Only in early May did Americans stop working for the government, but Washington is not satisfied. It is now attempting to use the discredited silicone breast implant litigation to impose taxes by other means.

The 1990s was the decade of the lawyer. Liability lawsuits and damage awards exploded. Attorneys targeted deep-pocket defendants, and sympathetic juries responded with judgments irrespective of proof of fault.

Mass torts created a legal tidal wave: Bendectin, electromagnetic fields, multiple chemical sensitivity and silicone breast implants. In those cases, junk science was used to justify class-action l awsuits against entire industries.

Indeed, the implant litigation became a symbol of how not to operate a legal system. Lawyers used the media to fan the fears of women who had received silicone breast implants. The politically ambitious FDA administrator, David Kessler, pulled implants from the market even though he acknowledged there was no evidence they caused harm.

Thousands of lawsuits flooded the courts, forcing Dow Corning to file for bankruptcy protection in 1995. In desperation, implant makers eventually agreed to a $3.2 billion mass settlement.

Yet the more cases filed, the less evidence there was to back them. Peer-reviewed studies from a pack of independent institutions — Harvard University, Johns Hopkins University, the Mayo Clinic and the University of Michigan, for instance — found no or only a negligible link between implants and various diseases.

Professional review panels consistently reached the same conclusion. In mid-1998, the European Committee on Quality Assurance and Medical Devices in Plastic Surgery declared the evidence was “conclusive” that implants did not cause autoimmune or connective tissue diseases. About the same time, Britain’s Independent Review Group offered a similar finding.

Later that year an expert panel appointed by U.S. District Court Judge Samuel Pointer, who was coordinating numerous implant suits, found “no association between breast implants and any of the individual connective tissue diseases, all definite connective diseases combined or the other autoimmune/​rheumatic conditions.” In mid-1999, the Institute of Medicine released a comprehensive report that concluded, “There is no evidence that silicone implants are responsible for any major diseases of the whole body.” Today no one not in the employ of trial lawyers believes implants cause disease. That doesn’t mean some plaintiffs aren’t hurting, but, as the Institute of Medicine explained, there is “no evidence that these women are sick because of their implants.”

But the lack of proof does not bother the Justice Department. The Clinton administration has sued the settlement fund and six implant producers for damages incurred in funding medical care (principally through Medicaid and Medicare) for women with implants. The department expressed its hope of collecting “millions” of dollars.

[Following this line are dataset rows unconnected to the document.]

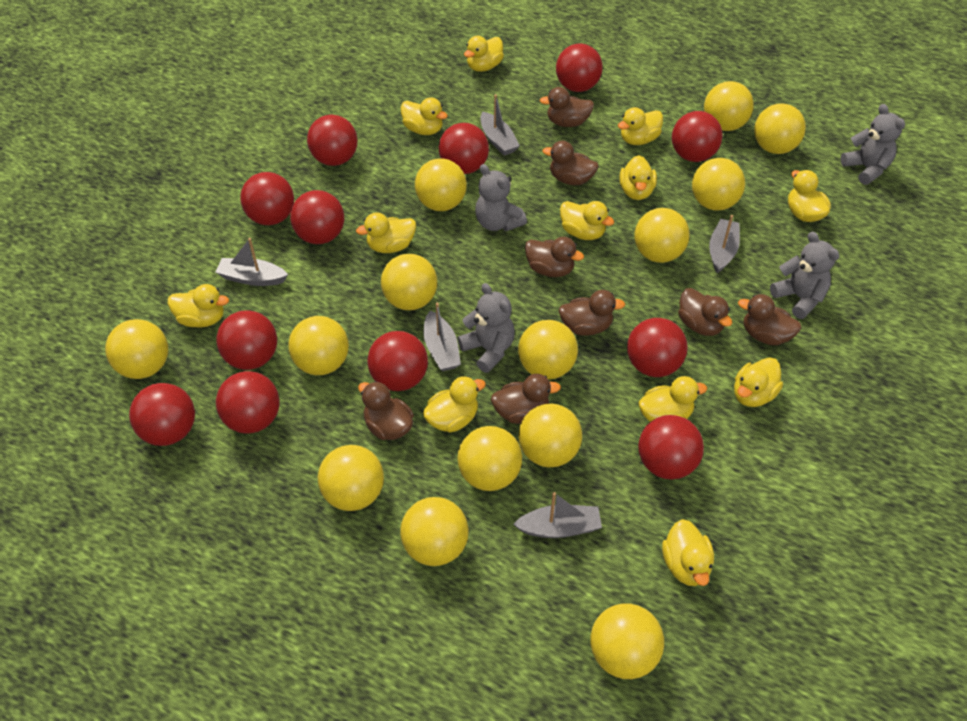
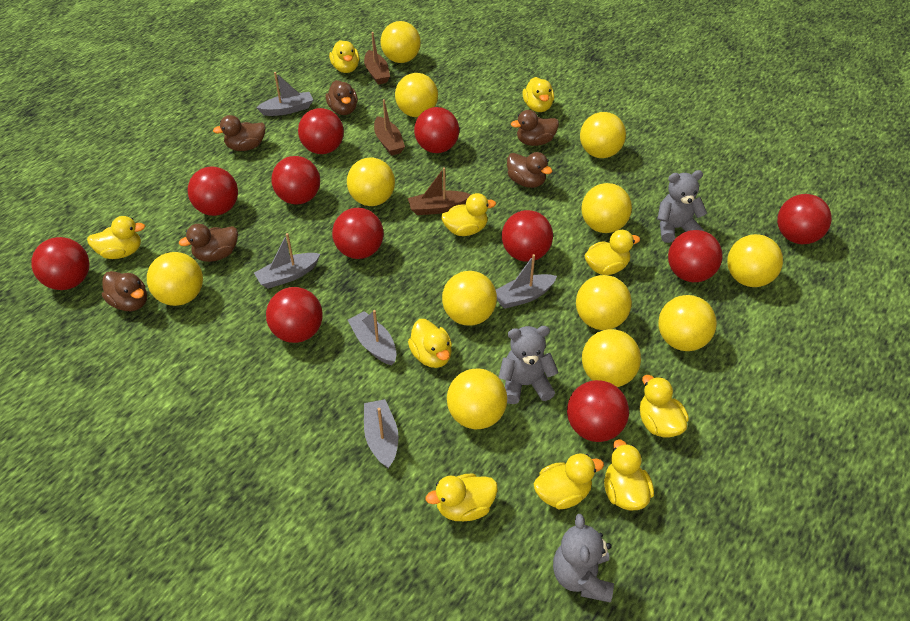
brown boat: none = 0 -> [364,32,390,85] [374,99,405,156] [408,167,471,215] = 3
brown duck: [358,381,414,440] [491,374,561,424] [525,237,584,277] [540,87,594,127] [542,141,598,185] [559,290,625,336] [678,288,732,336] [738,294,801,345] = 8 -> [102,271,147,311] [179,224,238,262] [213,115,266,151] [326,80,358,115] [507,152,552,188] [511,110,559,146] = 6
grey teddy bear: [457,283,515,373] [475,164,527,231] [770,231,839,319] [840,104,905,185] = 4 -> [498,326,559,404] [553,514,614,603] [657,170,707,243] = 3
red ball: [129,383,195,446] [216,310,277,370] [216,371,280,434] [240,172,294,225] [290,190,345,244] [307,115,357,166] [367,331,428,391] [439,123,489,174] [556,44,603,92] [627,318,688,377] [638,415,704,479] [672,111,723,162] = 12 -> [31,237,89,290] [188,167,238,216] [266,287,323,343] [271,156,320,205] [298,108,344,154] [332,208,384,259] [414,107,459,153] [502,210,553,262] [567,380,629,442] [668,230,722,282] [777,194,832,244] = 11
yellow ball: [105,319,168,379] [288,316,349,375] [318,445,384,511] [381,254,437,310] [400,497,469,566] [415,159,467,211] [457,426,522,491] [518,320,578,379] [518,403,582,467] [591,604,664,679] [634,208,690,263] [692,158,745,211] [704,81,754,131] [754,103,806,154] = 14 -> [147,252,203,306] [347,157,395,206] [381,21,421,63] [395,73,438,117] [442,271,497,326] [447,369,507,429] [576,275,632,330] [580,112,626,158] [582,183,632,233] [582,329,641,387] [658,295,717,351] [727,234,783,287] = 12
yellow duck: [168,284,229,328] [356,212,416,253] [401,97,448,135] [423,376,486,433] [464,36,504,72] [560,201,614,240] [618,107,663,145] [619,155,657,200] [638,376,707,422] [662,519,714,586] [734,357,783,407] [788,170,831,222] = 12 -> [87,216,145,259] [329,40,360,73] [408,319,452,368] [426,473,498,521] [441,193,496,236] [522,77,554,112] [534,453,604,509] [584,230,640,275] [604,439,654,510] [640,375,689,438] = 10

The initial implant litigation was bad. The federal suit is outrageous. Uncle Sam has been part of the implant litigation since 1994, doing nothing in six years. It did nothing to assert its “rights,” discover which women had received federally subsidized medical care or determine how much money it was “owed.” Now the government wants to hand plaintiffs and defendants a potentially unlimited bill.

Although $3.2 billion seems like a lot of money, the payments, as little as $3,000 to many women, are actually quite modest. Yet from these supposed victims Uncle Sam wants a cut — indeed, the government would withhold compensation to all women until it has identified the beneficiaries of federal assistance.

The federal claim is even more unfair to the companies. They have paid the plaintiffs; if anyone should reimburse the government, it is the plaintiffs. Uncle Sam is attempting to make the defendants pay twice, when they shouldn’t be paying even once. The federal government is engaging in legal extortion even though it helped spark the initial crisis by irresponsibly pulling implants off the market. Even though the industry goose has already been plucked clean. Even though there is no evidence that the industry is responsible for the alleged damages.

The trial bar has long had an incentive to file baseless liability lawsuits. That will change only if government rewrites negligence law, restricting the use of junk science, forcing losing litigants to pay winners’ attorney fees and enacting other reforms.

Uncle Sam’s willingness to file baseless liability lawsuits — an attempt to levy taxes without legislative or popular consent — is something new. The rule of law will mean nothing if the government is able to profit from claims it knows to be a lie.